(Problem requirements) A word-for-word copy of the whole listing is the required answer.

(Excerpted records)
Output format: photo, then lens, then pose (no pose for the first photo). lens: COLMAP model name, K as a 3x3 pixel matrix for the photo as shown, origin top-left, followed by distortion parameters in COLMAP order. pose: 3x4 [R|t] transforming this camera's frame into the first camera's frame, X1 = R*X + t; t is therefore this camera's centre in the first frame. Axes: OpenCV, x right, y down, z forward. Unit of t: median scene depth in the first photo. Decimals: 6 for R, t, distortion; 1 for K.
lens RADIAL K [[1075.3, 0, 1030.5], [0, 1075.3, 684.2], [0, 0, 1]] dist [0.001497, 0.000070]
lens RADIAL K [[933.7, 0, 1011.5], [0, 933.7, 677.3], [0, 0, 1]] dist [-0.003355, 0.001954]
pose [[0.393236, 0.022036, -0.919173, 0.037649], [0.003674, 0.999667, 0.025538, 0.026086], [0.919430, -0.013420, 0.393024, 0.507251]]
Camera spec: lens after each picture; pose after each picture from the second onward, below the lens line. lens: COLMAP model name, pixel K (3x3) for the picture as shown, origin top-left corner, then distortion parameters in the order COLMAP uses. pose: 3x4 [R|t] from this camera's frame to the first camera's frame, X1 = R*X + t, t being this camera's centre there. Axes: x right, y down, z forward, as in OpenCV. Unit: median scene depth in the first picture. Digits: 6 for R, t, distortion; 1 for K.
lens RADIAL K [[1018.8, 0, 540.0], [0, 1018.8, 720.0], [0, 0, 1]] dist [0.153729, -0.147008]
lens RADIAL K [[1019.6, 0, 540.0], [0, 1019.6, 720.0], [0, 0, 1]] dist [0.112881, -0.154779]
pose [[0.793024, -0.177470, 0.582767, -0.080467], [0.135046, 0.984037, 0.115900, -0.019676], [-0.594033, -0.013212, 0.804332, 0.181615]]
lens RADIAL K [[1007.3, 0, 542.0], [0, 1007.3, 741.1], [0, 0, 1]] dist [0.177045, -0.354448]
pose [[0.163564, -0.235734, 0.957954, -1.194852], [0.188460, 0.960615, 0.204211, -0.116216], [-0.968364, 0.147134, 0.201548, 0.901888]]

(Result)
Output format: photo, then lens, then pose (no pose for the first photo). lens: COLMAP model name, K as a 3x3 pixel matrix for the photo as shown, origin top-left, followed by distortion parameters in COLMAP order. pose: 3x4 [R|t] transforming this camera's frame into the first camera's frame, X1 = R*X + t; t is therefore this camera's centre in the first frame. Axes: OpenCV, x right, y down, z forward. Unit of t: median scene depth in the first photo. Decimals: 6 for R, t, distortion; 1 for K.
lens RADIAL K [[1075.3, 0, 1030.5], [0, 1075.3, 684.2], [0, 0, 1]] dist [0.001497, 0.000070]
lens RADIAL K [[933.7, 0, 1011.5], [0, 933.7, 677.3], [0, 0, 1]] dist [-0.003355, 0.001954]
pose [[0.393236, 0.022036, -0.919173, 0.037649], [0.003674, 0.999667, 0.025538, 0.026086], [0.919430, -0.013420, 0.393024, 0.507251]]
Camera spec: lens after each picture; pose after each picture from the second onward, below the lens line. lens: COLMAP model name, pixel K (3x3) for the picture as shown, origin top-left corner, then distortion parameters in the order COLMAP uses. pose: 3x4 [R|t] from this camera's frame to the first camera's frame, X1 = R*X + t, t being this camera's centre there. Axes: x right, y down, z forward, as in OpenCV. Unit: median scene depth in the first picture. Digits: 6 for R, t, distortion; 1 for K.
lens RADIAL K [[1018.8, 0, 540.0], [0, 1018.8, 720.0], [0, 0, 1]] dist [0.153729, -0.147008]
lens RADIAL K [[1019.6, 0, 540.0], [0, 1019.6, 720.0], [0, 0, 1]] dist [0.112881, -0.154779]
pose [[0.793024, -0.177470, 0.582767, -0.080467], [0.135046, 0.984037, 0.115900, -0.019676], [-0.594033, -0.013212, 0.804332, 0.181615]]
lens RADIAL K [[1007.3, 0, 542.0], [0, 1007.3, 741.1], [0, 0, 1]] dist [0.177045, -0.354448]
pose [[0.163564, -0.235734, 0.957954, -1.194852], [0.188460, 0.960615, 0.204211, -0.116216], [-0.968364, 0.147134, 0.201548, 0.901888]]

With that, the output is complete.